The power companies also insisted that federal common law had not been applied to an issue of such sweeping scale that covered all aspects of the U.S. economy. And they warned that the litigation would be a precursor to more global warming nuisance claims -- with no end in sight as plaintiffs ticked through other sources of greenhouse gas emissions.

But the 2nd Circuit rejected all lines of the industry's defense with an opinion that cites the closing lines of a 1972 Supreme Court decision that dealt with similar common law questions concerning air pollution that crossed state lines.

"It may happen that new federal laws and new federal regulations may in time pre-empt the field of federal common law of nuisance," the Supreme Court wrote in Illinois v. Milwaukee. "But until that time comes to pass, federal courts will be empowered to appraise the equities of the suits alleging creation of a public nuisance."

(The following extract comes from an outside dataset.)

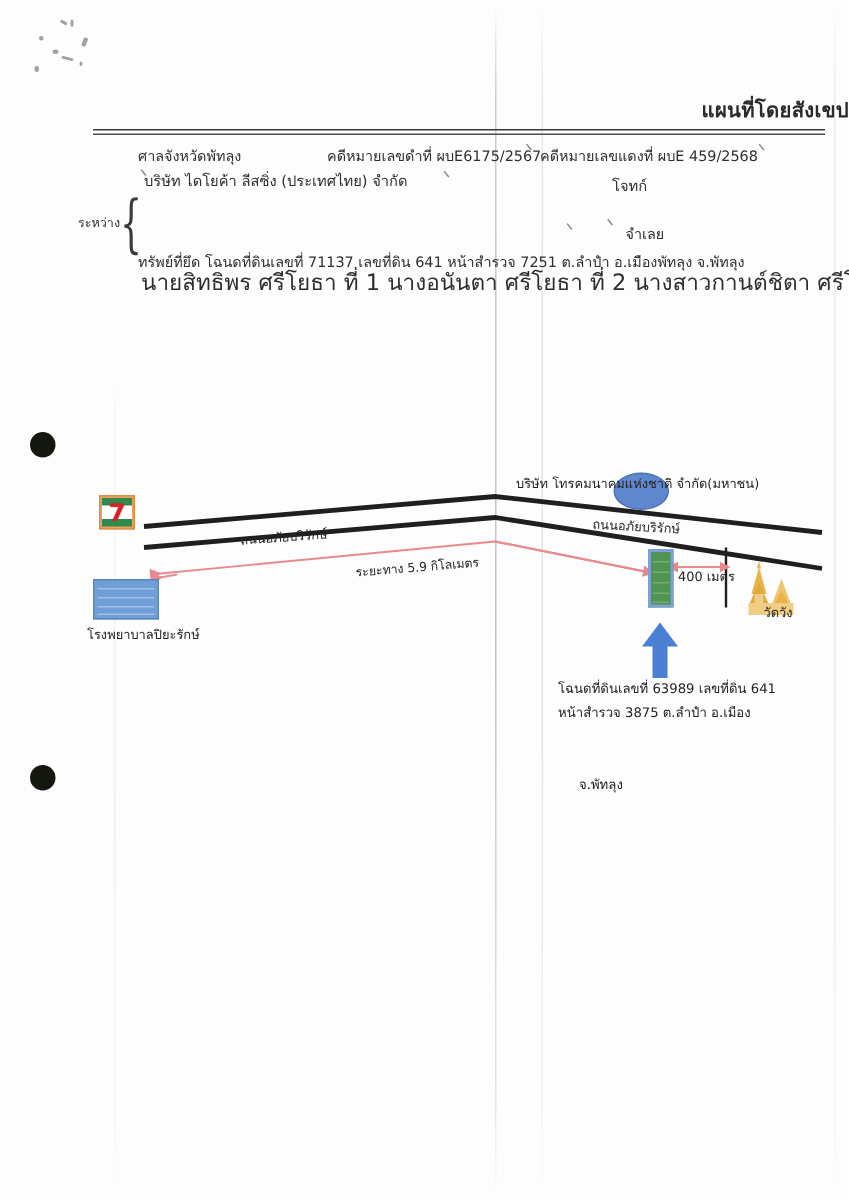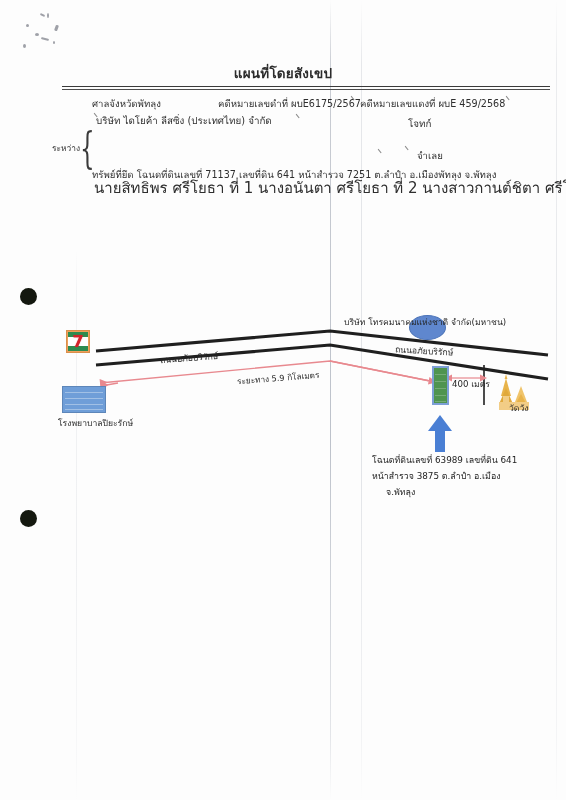"แผนที่โดยสังเขป" #doc-title { text-align: center -> right }
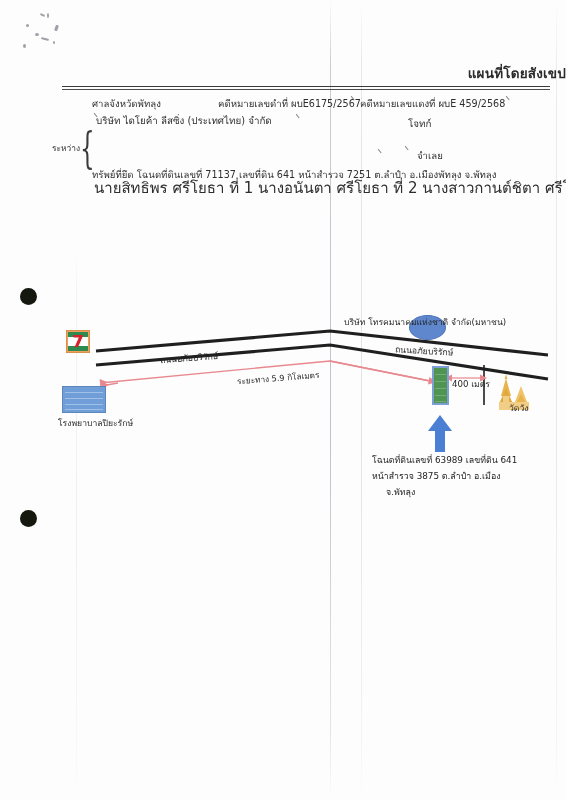"จ.พัทลุง" #parcel-note .l3 { margin-top: none -> 32px }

After the 2nd Circuit judges finished quoting the Supreme Court decision, they inserted the words "by greenhouse gases."

State officials who launched the case celebrated their win.

"This ruling restoring our legal action breathes new life into our fight against greenhouse gas polluters and changes the legal landscape to impose responsibility where it belongs," said Connecticut Attorney General Richard Blumenthal (D), who personally argued the case before the 2nd Circuit. "Our legal fight is against power companies that emit a huge share of our nation's CO2 contamination, but it will set a precedent for all who threaten our planet with such pernicious pollution. This ruling vindicates our tenacious and tireless battle on behalf of a powerful coalition of states and environmental advocates -- a battle that will now have its day in court."

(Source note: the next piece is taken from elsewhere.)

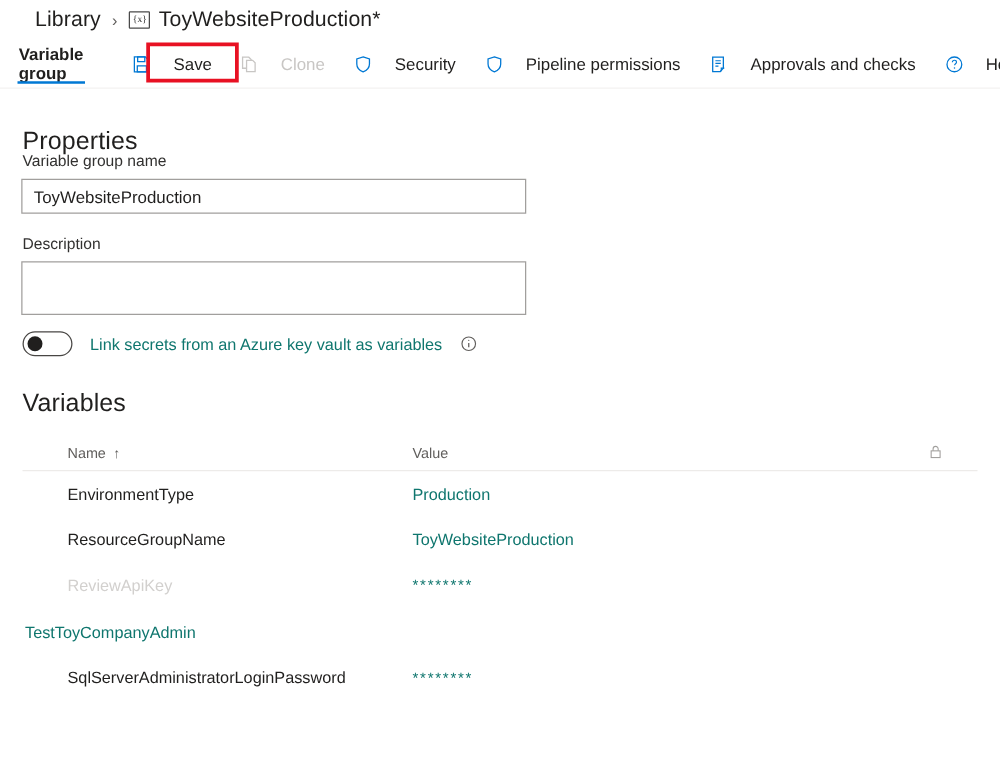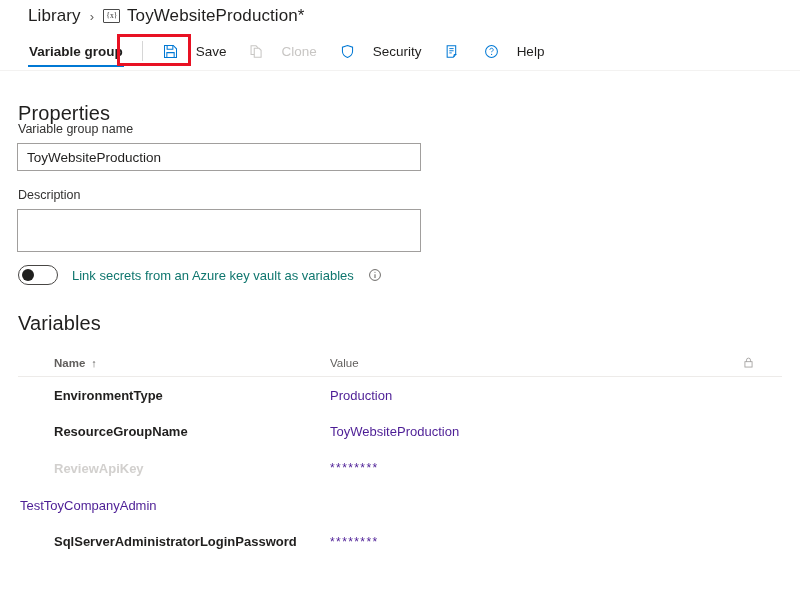"Variable group" .toolbar-tab { margin-left: 28px -> 14px }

New York Attorney General Andrew Cuomo (D) added, "This is a game-changing decision for New York and other states, reaffirming our right to take direct action against global warming pollution from power plants."

Environmental groups welcomed the decision. "No amount of stalling or obstructionism from opponents of federal action will keep emitters from being held accountable," said David Hawkins, director of the National Resources Defense Council's climate programs.

Hawkins added, "The import of this ruling is that failure of Congress or EPA to act on GHG will not immunize emitters from legal action to compel reductions in emissions."

Industry officials at Southern Co. and AEP declined comment on the merits of the ruling.

"It's a lengthy opinion, and we're currently reviewing it," said Valerie Hendrickson, a Southern Co. spokeswoman.
"As we've said since the suit was filed in 2004, litigation isn't the best approach to address climate issues," said AEP spokesman Pat Hemlepp. "It's a public policy issue, not a legal issue, and Congress is already working on a legislation to address climate concerns. We support the legislative approach."

The power companies will have the option of appealing the verdict to the Supreme Court. The states and environmentalists will push ahead for a trial in federal district court, though the timing on that remains uncertain.

"It's not going to be overnight," Hawkins said. "Things involving lawyers never are."